My understanding is that you can calculate drag using $F=ma$, where is the drag force $F=D$.

This would mean that $$D \propto \sqrt{v} \quad (?)$$

However, I have read that drag is proportional to $v^2$. The data that I have looked at from other people's tests also shows the relationship that drag is proportional to $v^2$, but I can't figure out how they got that relationship when their velocity curves are parabolic with respect to time.

What am I doing wrong? I can't figure out how these two equations can both be true.

I guess my main question at this point is: should the velocity vs. time plot for a decelerating vehicle have a curve fit of $$t \propto v^2$$ or $$t \propto \sqrt{v}$$?

Thank you for any input.

I've attached an image of my data to show what I'm seeing.

Answer 1

There are two parts to drag for a vehicle, aerodynamic and rolling friction.

The aerodynamic drag is the larger part above about 40mph, while that due to rolling friction is larger below 40mph.

The total drag is both combined, obviously rolling friction is there at any speed, so the curve you plot is representing both, unless, your results are below 40mph and are mostly due to rolling friction...

Drag is usually calculated as a function of several things: Drag coefficient, density, velocity squared and area.

D = Cd * rho * (V^2 / 2) * A

rho is density, Cd is drag coefficient, V is velocity and A is area.

So, as you put in your question the drag is basically proportional to the velocity squared plus some other bits.

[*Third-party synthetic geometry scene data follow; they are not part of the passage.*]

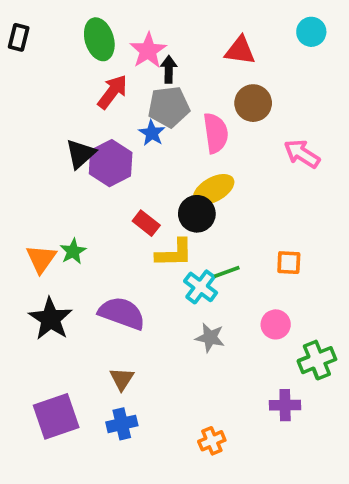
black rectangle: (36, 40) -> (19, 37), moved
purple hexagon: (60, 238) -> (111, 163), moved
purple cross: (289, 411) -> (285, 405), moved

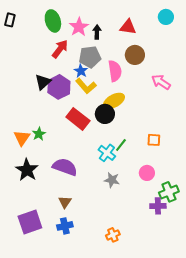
black arrow: (169, 69) -> (97, 32), moved
red rectangle: (146, 223) -> (78, 119), size x1.6
yellow L-shape: (174, 253) -> (86, 86), moved, turned 50
green line: (227, 272) -> (121, 145), turned -32
purple cross: (285, 405) -> (158, 206), moved

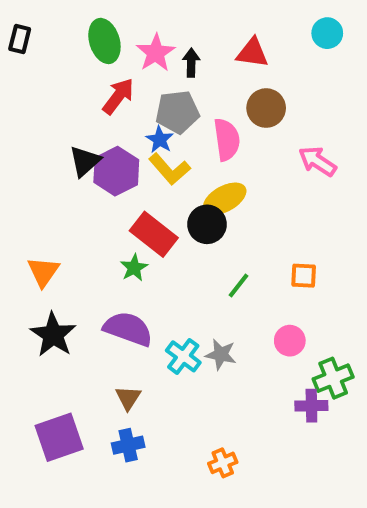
green star: (39, 134) -> (134, 268), moved
cyan cross: (107, 153) -> (183, 356), moved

Here is a link to the drag formula, but inclination will be relevant to an aeroplane, but not really relevant for a vehicle...

Drag formula

Another link you may find interesting is this one as it expands on those things you are looking at:

overview of drag on a vehicle

Answer 2

Assuming that drag is the only force (this is not accurate - see friction).

Then if you solve the differential equation:

$$ m \ddot{x} = -\frac{1}{2}C_d\cdot A\cdot \rho\cdot (\dot{x})^2$$

with $x(t=0)=0, \dot{x}(t=0) = v_0 [m/s]$

then the solution is :

• $x(t) = - \frac{m \log{\left(\frac{m}{v_0} \right)}}{A C_d \rho} + \frac{m \log{\left(A C_d \rho t + \frac{m}{v_0} \right)}}{A C_d \rho}$
• $\dot{x}(t) = \frac{m}{A C_d \rho t + \frac{m}{v_0}}$

you can use the following python/sympy code at repl.it to get the result, or modify it for your needs

import sympy as sp

# %% Define symbols
t = sp.symbols('t' )
x = sp.Function ('x')(t)
dx = sp.diff(x,t)
dx2 = sp.diff(x,t,2)


m ,Cd, rho, A = sp.symbols('m, C_d, rho, A')
v0 = sp.symbols('v0')
#%% Define and solve ode
eq1= sp.Eq(m*dx2, -Cd*rho*A*(dx)**2 )
res = sp.dsolve(eq1,x, ics = {x.subs(t,0):0, dx.subs(t,0):v0})
# %% print x(t)
print(res)
# %% print velocity v(t) in latex format
print(sp.latex(sp.diff((res.rhs),t)))

Answer 3

Since $v = at$, let's plug it into the equation of drag. That resulted in,

$ma = \dfrac{1}{2}C_d\rho Avat$

$m = \dfrac{1}{2}C_d\rho Avt$

Now you have two variables in a function that can be solved by calculus.